• Exercise requirements
Reproduce all the entries, matching the original word for word.

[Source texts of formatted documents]
━━━━━━━━━━━━━━━━━━━━━━━━━━━━━━
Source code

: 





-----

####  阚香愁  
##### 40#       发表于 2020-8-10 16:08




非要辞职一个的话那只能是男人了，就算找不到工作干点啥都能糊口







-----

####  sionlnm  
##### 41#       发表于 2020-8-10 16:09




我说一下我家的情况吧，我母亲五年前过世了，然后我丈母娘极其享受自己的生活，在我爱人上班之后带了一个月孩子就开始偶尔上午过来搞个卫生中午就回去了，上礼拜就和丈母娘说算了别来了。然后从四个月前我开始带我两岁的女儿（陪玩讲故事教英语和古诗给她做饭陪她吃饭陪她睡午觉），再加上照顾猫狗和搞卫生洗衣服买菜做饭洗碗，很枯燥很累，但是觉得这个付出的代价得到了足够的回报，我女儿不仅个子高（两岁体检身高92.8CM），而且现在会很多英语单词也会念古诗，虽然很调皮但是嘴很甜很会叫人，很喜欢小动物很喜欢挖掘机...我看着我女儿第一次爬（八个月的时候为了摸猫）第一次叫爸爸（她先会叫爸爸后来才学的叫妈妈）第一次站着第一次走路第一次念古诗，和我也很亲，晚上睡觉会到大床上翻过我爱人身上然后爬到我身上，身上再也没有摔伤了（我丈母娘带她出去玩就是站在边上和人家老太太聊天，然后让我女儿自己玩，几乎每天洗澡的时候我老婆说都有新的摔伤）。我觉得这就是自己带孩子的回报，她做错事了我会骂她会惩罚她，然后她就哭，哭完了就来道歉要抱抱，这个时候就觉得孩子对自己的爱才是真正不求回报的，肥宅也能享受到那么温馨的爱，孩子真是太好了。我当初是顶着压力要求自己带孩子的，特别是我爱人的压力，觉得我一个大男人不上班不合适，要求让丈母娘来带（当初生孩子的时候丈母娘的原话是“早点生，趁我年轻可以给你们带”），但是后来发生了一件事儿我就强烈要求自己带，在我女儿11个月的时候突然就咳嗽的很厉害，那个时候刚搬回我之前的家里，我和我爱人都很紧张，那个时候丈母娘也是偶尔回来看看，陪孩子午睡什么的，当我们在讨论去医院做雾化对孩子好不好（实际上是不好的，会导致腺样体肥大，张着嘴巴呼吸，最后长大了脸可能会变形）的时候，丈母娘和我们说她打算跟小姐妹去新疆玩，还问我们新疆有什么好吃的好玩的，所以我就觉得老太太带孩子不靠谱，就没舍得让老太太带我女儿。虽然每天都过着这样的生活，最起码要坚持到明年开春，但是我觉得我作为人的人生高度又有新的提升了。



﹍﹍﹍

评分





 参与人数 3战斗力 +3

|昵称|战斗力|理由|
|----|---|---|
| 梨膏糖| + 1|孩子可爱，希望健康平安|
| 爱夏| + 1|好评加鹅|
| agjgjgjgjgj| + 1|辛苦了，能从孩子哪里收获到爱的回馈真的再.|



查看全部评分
━━━━━━━━━━━━━━━━━━━━━━━━━━━━━━
• Answer to this task
Source code

: 





-----

####  阚香愁  
##### 40#       发表于 2020-8-10 16:08




非要辞职一个的话那只能是男人了，就算找不到工作干点啥都能糊口







-----

####  sionlnm  
##### 41#       发表于 2020-8-10 16:09




我说一下我家的情况吧，我母亲五年前过世了，然后我丈母娘极其享受自己的生活，在我爱人上班之后带了一个月孩子就开始偶尔上午过来搞个卫生中午就回去了，上礼拜就和丈母娘说算了别来了。然后从四个月前我开始带我两岁的女儿（陪玩讲故事教英语和古诗给她做饭陪她吃饭陪她睡午觉），再加上照顾猫狗和搞卫生洗衣服买菜做饭洗碗，很枯燥很累，但是觉得这个付出的代价得到了足够的回报，我女儿不仅个子高（两岁体检身高92.8CM），而且现在会很多英语单词也会念古诗，虽然很调皮但是嘴很甜很会叫人，很喜欢小动物很喜欢挖掘机...我看着我女儿第一次爬（八个月的时候为了摸猫）第一次叫爸爸（她先会叫爸爸后来才学的叫妈妈）第一次站着第一次走路第一次念古诗，和我也很亲，晚上睡觉会到大床上翻过我爱人身上然后爬到我身上，身上再也没有摔伤了（我丈母娘带她出去玩就是站在边上和人家老太太聊天，然后让我女儿自己玩，几乎每天洗澡的时候我老婆说都有新的摔伤）。我觉得这就是自己带孩子的回报，她做错事了我会骂她会惩罚她，然后她就哭，哭完了就来道歉要抱抱，这个时候就觉得孩子对自己的爱才是真正不求回报的，肥宅也能享受到那么温馨的爱，孩子真是太好了。我当初是顶着压力要求自己带孩子的，特别是我爱人的压力，觉得我一个大男人不上班不合适，要求让丈母娘来带（当初生孩子的时候丈母娘的原话是“早点生，趁我年轻可以给你们带”），但是后来发生了一件事儿我就强烈要求自己带，在我女儿11个月的时候突然就咳嗽的很厉害，那个时候刚搬回我之前的家里，我和我爱人都很紧张，那个时候丈母娘也是偶尔回来看看，陪孩子午睡什么的，当我们在讨论去医院做雾化对孩子好不好（实际上是不好的，会导致腺样体肥大，张着嘴巴呼吸，最后长大了脸可能会变形）的时候，丈母娘和我们说她打算跟小姐妹去新疆玩，还问我们新疆有什么好吃的好玩的，所以我就觉得老太太带孩子不靠谱，就没舍得让老太太带我女儿。虽然每天都过着这样的生活，最起码要坚持到明年开春，但是我觉得我作为人的人生高度又有新的提升了。



﹍﹍﹍

评分





 参与人数 3战斗力 +3

|昵称|战斗力|理由|
|----|---|---|
| 梨膏糖| + 1|孩子可爱，希望健康平安|
| 爱夏| + 1|好评加鹅|
| agjgjgjgjgj| + 1|辛苦了，能从孩子哪里收获到爱的回馈真的再.|



查看全部评分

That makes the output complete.